1. Loss of Prominence in DOT ecosystem

Competing in the Polkadot ecosystem requires a very high level of intelligence. The Parachains that are deployed in the DOT ecosystem have heavyweights in terms of the level of quality of the teams. Moonbeam may be the leading chain at the moment, but nothing is ever guaranteed, and in the event that other chains begin to outperform it, a self-cannibalizing effect may take place where developers shift their attention and begin allocating their time to the new rising stars instead. To be fair here as well, abandonment by developers is a threat vector that plagues basically every single blockchain network/project; here, we are specifically referring to abandonment due to a transformation in sentiment around what is more interesting.


A tech-focused underdog that is leveraging multiple ecosystems.

Positioned to benefit from both breakthroughs in the Ethereum/EVM universe as well as Polkadot, Moonbeam has many desirable characteristics that have garnered strong support from both of the ecosystems.

The lack of any existential threats or crippling weaknesses stands out as a marker of the project's quality.

The contributions of Moonbeam to Polkadot (and all of the projects building on it) with the MRL function that is actually compiled into the programming logic highlight the prominent role that Moonbeam has as being the first parachain to become operation on Polkadot.


Something that was not covered in the SWOT but deserves at least a mention is Moonbeam's Ignite program, which incentivizes and supports projects that are currently building on GLMR. The initiatives to grow end-user-facing applications are a positive signal for token holders, as ultimately, it is those apps that will drive economic value back into the ecosystem.

Would I invest in Moonbeam?


Although I'm not too happy with the token distribution (~70% is in the hands of private groups, the team, and the foundation), it seems as though all three of the parties are intellectually aligned.

The way (IMO, NFA) to make a good play on GLMR is through allocating it to other platforms (liquidity for Stellaswap or lending on Prime Protocol) and leveraging the return potentials.

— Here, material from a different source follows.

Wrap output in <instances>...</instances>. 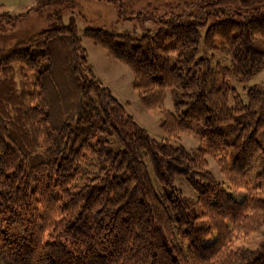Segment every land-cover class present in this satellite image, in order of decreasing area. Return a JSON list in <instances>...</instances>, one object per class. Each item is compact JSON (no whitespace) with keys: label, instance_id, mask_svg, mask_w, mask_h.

The reasoning behind such an approach is rather simple: with a market cap of ~$150,000,000 USD already, the raw return potential of just HODLing is lower than it would be with a $30 million market cap asset.

If you know something that I don't or feel as though I might have missed anything worth noting, please do share; I would tremendously appreciate some feedback.

Thank you so much for reading.

I hope this serves you well on your journey.